--- Esercizi ---
(a) Riassumi in due frasi il brano sul concerto blues.
(b) Cita alla lettera tutto ciò che nel brano sul concerto blues va da "Salgo sul palco." fino a "minimo di umidità.".
(c) Prosegui il brano sul concerto blues a partire dall'ultima frase riportata.

--- Estratto del documento ---
'''
Sono nel retropalco. Ho lo stomaco chiuso, un’ansia che mi fa respirare solo fino alla terza costola e tutte le donne del Blues di cui devo raccontare si sono fuse, nel mio cervello smarrito, in un’unica donna a cui ne sono capitate di tutti i colori. Ma Rainey, KoKo Taylor, Nina Simone e tutte le altre sono impastate in un miscuglio indecifrabile,, e dei miei fogli sottolineati non ho alcuna traccia mnemonica: vedo le parole segnate con l’evidenziatore giallo balzarmi incontro in un pasticcio illeggibile. E delle canzoni non ricordo più neanche un attacco. Le altre due musiciste, superprofessionali, mangiano rilassatissime la cena che ci hanno portato i ragazzi dell’organizzazione. Io do due morsi di pura forza di volontà alla mia pizza, e poi bevo, bevo, almeno un litro d’acqua. Poi mi viene in mente che sul palco mi scapperà la pipì. Perfetto. Mi tremano le mani. Ma so di poter contare, nel gioco di ruoli e maschere, su una personaggia che non mi ha mai lasciata in balìa di questo caos mostruoso. Io la chiamo JJ, la Performer. Non mi hai mai tradito fino ad oggi. Ma ora sono passati mesi da quando ho fatto l’ultimo concerto: si attiverà?
Salgo sul palco. I tavoli sono tutti occupati, lo vedo in modo offuscato, riconosco qualche faccia, ma sono troppo impegnata a cercare di far tornare la mia bocca a produrre saliva, o almeno un minimo di umidità.
Cominciamo, e JJ emerge, e il concerto storytelling è una bomba. Quando chiudiamo con I’m a Woman di Koko Taylor, il growl , anche quello sulla nota più alta, esce potentissimo e perfetto, come mai nelle prove. Mi muovo come un animale. Interagisco col pubblico. Mi sembra di tirar giù il cielo nuvoloso.
'''
--- Il materiale ---
'''
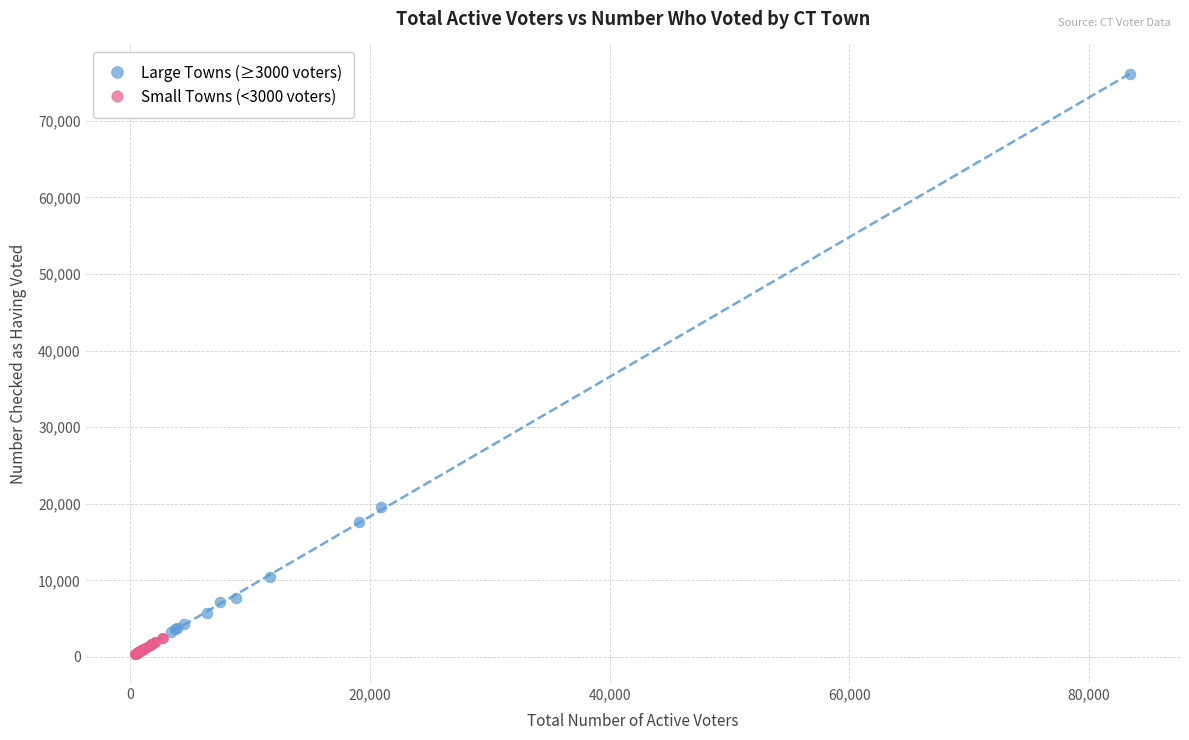

Which series has the widest spread of Y values?

Large Towns (≥3000 voters)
'''
--- Soluzioni degli esercizi ---
(a) Nel retropalco chi racconta è in preda all'ansia: le storie delle donne del Blues le si confondono in testa, non ricorda più le canzoni e le tremano le mani. Confida però in JJ, la Performer, che sul palco emerge e rende il concerto storytelling una bomba, chiuso con I'm a Woman di Koko Taylor e un growl potentissimo e perfetto.

(b)
Salgo sul palco. I tavoli sono tutti occupati, lo vedo in modo offuscato, riconosco qualche faccia, ma sono troppo impegnata a cercare di far tornare la mia bocca a produrre saliva, o almeno un minimo di umidità.

(c)
Scendo dal palco, e partono i complimenti, gli abbracci proibiti ma non me ne fotte nulla, abbraccerei il mondo se potessi. Le mie compagne di palco sono prese benissimo anche loro. Io respiro, respiro, e ringrazio questo pezzo di me di non avermi tradita. Perché ogni ruolo è un gioco, e JJ è una giocatrice impeccabile, avventurosa, spaccona. La ringrazio. Non ha neanche piovuto. [AS]

Ho circa quattro, forse cinque anni. Mi sveglio dall’anestesia di un’operazione alle tonsille che in quel principio di anni settanta si facevano con simpatica leggerezza. Non riesco a parlare. Ne sono terrorizzato, ma dicono che è normale dopo quell’operazione. Però gli altri bambini in camerata con me, operati con me tipo catena di montaggio, parlano tutti. Mi sembra strano. E comunque non riprendo a parlare nemmeno nei giorni successivi. Alla fine devono raccontargliela giusta ai miei genitori. Mentre mi asportavano le tonsille marce, mi hanno lesionato le corde vocali. Niente di grave, dicono, guariscono presto e riprenderò a parlare. Solo una cosa, ma tanto vostro figlio non ha mica un futuro da cantante: l’estensione della sua voce potrebbe essere compromessa.
Morta lì. All’epoca mica si faceva causa alle istituzioni per una cosa così. Andiamo a casa, e in una settimana riprendo a parlare.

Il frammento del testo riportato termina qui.